Steph: What ought to be the inside plane of my molars faces out, and what ought to be the outside faces in, toward my tongue.

messymimi said...

Just more proof that you are a unique person, and the Almighty has a weird sense of humor.

Knitosaurusrex said...

I also have backward molars and my orthodontist suspects it is caused by the great pressure I put on them after many, many years of grinding my teeth at night. She claims the stress can cause them to rotate in their socket. Linda Blair style.

Nurse J said...

interesting. i'm still jealous of your seeing sounds thing.

Scrub Ninja said...

I have a mandible one size smaller than the rest of my skull. Gave my orthodontist fits trying to get it positioned right, without totally wrecking the TM joint.

What do you mean by "locking" your finger joints?

Cartoon Characters said...

Ya, I can lock my distal joints on all fingers too....you mean most can't??? hmmm. Thanks. I used to think i was normal. Now I'm not. :(

JacquiBee said...

How can we possible top that list!! Are you going to leave your body to science? :-)

thursdaynextgal said...

Well, if it helps #3 would make you physically suited to be a good horseback rider. I remember my trainer remarking once that the best rider she'd ever seen had about two inches between the bottom of her bra band and her navel.

flashdark said...

I have one double-jointed elbow, 26 teeth (no extractions), corectopia and a miswired vagus nerve that makes me faint every time I have to barf. Thanks for making me feel a lot more normal!

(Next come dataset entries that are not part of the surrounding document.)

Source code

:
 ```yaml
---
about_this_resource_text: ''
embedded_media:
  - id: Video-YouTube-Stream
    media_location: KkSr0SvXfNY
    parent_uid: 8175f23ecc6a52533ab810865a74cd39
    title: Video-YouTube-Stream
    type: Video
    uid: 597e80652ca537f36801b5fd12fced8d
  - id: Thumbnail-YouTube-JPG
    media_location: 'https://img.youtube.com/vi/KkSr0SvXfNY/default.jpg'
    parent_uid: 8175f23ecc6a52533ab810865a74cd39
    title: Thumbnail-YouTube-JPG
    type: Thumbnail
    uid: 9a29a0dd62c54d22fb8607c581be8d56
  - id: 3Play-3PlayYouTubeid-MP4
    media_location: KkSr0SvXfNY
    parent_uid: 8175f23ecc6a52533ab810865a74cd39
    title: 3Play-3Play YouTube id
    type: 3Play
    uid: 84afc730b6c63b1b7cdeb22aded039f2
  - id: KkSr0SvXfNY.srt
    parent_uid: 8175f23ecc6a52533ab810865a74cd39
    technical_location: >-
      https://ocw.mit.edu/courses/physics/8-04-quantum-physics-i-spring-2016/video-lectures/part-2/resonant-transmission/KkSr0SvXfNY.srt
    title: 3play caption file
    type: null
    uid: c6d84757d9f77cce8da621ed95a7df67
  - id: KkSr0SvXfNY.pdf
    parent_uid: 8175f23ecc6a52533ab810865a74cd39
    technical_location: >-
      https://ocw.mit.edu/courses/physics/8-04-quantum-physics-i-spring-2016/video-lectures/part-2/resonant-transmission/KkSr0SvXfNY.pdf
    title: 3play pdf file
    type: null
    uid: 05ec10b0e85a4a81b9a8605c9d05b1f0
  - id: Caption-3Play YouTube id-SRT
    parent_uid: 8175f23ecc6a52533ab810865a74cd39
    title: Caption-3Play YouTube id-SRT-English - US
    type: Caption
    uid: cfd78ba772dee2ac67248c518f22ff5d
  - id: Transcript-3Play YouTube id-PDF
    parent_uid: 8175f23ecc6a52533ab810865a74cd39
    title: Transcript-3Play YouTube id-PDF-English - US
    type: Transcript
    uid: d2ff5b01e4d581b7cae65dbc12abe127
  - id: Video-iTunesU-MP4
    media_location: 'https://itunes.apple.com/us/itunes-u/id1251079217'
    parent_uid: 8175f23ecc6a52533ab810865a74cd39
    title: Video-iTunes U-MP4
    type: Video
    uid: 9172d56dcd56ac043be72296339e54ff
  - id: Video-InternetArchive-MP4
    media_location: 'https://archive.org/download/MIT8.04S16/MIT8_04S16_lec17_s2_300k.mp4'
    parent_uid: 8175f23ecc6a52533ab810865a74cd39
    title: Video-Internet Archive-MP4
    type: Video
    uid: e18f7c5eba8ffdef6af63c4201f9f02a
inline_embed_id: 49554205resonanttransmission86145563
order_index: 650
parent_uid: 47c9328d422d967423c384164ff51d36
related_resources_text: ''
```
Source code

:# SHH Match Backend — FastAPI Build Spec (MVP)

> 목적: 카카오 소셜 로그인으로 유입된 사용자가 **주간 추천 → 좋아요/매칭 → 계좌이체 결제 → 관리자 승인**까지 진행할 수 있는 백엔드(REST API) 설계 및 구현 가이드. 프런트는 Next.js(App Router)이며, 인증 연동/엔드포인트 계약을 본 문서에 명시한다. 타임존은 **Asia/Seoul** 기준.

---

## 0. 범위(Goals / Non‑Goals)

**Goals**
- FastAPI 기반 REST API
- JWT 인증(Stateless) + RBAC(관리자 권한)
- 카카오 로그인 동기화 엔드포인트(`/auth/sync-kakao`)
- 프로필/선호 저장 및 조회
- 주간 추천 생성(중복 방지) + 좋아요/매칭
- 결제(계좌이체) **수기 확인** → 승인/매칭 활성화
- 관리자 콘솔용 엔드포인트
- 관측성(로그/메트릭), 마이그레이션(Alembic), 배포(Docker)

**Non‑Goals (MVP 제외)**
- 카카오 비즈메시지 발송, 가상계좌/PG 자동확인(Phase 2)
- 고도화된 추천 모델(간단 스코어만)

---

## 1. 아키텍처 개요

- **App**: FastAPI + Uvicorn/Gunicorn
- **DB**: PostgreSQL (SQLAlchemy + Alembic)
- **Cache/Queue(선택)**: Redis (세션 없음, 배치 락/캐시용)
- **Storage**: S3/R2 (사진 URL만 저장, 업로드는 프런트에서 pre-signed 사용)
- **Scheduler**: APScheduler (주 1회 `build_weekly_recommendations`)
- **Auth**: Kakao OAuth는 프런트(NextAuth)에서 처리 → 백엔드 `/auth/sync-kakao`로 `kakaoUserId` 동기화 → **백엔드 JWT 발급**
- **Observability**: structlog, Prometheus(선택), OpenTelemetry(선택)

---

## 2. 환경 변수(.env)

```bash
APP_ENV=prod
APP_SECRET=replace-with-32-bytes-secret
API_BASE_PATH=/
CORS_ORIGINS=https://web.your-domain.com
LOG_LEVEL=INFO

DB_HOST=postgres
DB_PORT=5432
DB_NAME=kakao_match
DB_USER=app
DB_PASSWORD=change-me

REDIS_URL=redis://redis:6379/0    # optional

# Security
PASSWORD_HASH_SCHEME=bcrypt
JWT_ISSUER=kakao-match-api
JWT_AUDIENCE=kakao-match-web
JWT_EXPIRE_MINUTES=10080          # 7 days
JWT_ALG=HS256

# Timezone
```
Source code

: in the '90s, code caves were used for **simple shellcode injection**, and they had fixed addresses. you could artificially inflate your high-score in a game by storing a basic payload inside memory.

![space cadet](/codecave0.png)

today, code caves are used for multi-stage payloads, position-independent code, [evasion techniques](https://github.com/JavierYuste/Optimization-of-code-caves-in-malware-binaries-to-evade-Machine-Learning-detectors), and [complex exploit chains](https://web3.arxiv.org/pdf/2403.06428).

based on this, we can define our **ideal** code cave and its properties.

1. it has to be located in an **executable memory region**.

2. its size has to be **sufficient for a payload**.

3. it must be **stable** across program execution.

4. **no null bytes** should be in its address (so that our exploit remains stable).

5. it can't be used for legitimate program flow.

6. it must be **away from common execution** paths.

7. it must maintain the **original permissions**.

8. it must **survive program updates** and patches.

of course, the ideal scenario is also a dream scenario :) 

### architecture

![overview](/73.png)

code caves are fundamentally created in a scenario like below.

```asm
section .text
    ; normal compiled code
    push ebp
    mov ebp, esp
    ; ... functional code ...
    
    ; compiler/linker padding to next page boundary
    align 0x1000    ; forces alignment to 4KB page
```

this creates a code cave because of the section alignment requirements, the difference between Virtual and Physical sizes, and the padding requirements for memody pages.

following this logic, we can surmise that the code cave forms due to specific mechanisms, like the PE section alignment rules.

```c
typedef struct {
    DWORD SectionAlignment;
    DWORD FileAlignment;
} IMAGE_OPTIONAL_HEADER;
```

What about that other person's cerebrovascular setup was cowlike?

Molly said...

I too would like details about this cow person.

As for me...I'm not interesting. Uh, my adenoids grew back after I had them removed? I didn't think they could do that, but a doctor pointed them out on an MRI thingy, so. I'll take his word for it. And I only had two wisdom teeth, the ones on top, but I think that's pretty usual.

I hear loud bursts of static and have horrid pain in my ears - used to be just the right, but now both - whenever I'm exposed to loud noises like a cheering crowd or music coming out of a speaker. It pissed my parents off that they could never crank the music up...or they'd do it anyway and not believe me when I said how much it hurt. No idea what that's about. I don't know if it's an anatomical weirdness, though. Oh, and I have palinopsia off and on; I think it may be some kind of weird migraine sans pain, but it's freaky as hell. But sadly it's not something anyone but me can tell is going on :(

Anonymous said...

For my 2 cents, I was born missing one of my 6 salivary glands (for those interested, it's my right parotid). Not "atrophied." Not "smaller than average." None. Confirmed by CT with and without contrast, *and* an MRI with and without contrast. ENT looked at the images, looked at the radiology interpretations, felt along my jaw, and just sat there speechless.

He finally said that in his 30+ years of being an ENT, he had never seem, heard of, or read about congenital agenesis of (being born without) salivary glands. Me being the curious type and all, I used me being a current college student to my advantage, and used the library's access to medical journals for all they were worth. After every possible related phrase, and every journal I could get access to, I came up with the reason he'd never even read about it. In the past 80-odd years, there have been FOUR reported cases. And to think that he turned down my offer for him to write a journal article about me. Hrmph!